### EXERCISE PROMPT
Lay out the lines from the one containing "pose: elev=340.4 azim=86.3" through the one containing "Dot at: (125, 245)", both included, as a Markdown table with the columns Row and Line, leaving out blank lines.

### RECORD EXTRACTS

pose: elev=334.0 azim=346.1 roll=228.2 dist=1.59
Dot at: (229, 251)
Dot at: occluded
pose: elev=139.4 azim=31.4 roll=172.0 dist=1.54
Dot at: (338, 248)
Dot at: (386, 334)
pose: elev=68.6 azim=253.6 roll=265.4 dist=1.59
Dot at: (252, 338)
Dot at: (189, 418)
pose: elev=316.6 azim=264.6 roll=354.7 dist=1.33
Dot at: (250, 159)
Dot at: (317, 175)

--

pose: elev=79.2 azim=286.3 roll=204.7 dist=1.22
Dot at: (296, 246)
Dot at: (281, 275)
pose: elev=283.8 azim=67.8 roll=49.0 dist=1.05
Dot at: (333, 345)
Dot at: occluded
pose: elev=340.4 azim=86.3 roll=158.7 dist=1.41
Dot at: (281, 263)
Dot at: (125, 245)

---

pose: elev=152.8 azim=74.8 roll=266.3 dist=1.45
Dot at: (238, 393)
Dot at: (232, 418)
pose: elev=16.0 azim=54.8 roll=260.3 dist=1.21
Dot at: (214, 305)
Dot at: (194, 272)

### SOLUTION FOR THIS PROBLEM
| Row | Line |
|---|---|
| 1 | pose: elev=340.4 azim=86.3 roll=158.7 dist=1.41 |
| 2 | Dot at: (281, 263) |
| 3 | Dot at: (125, 245) |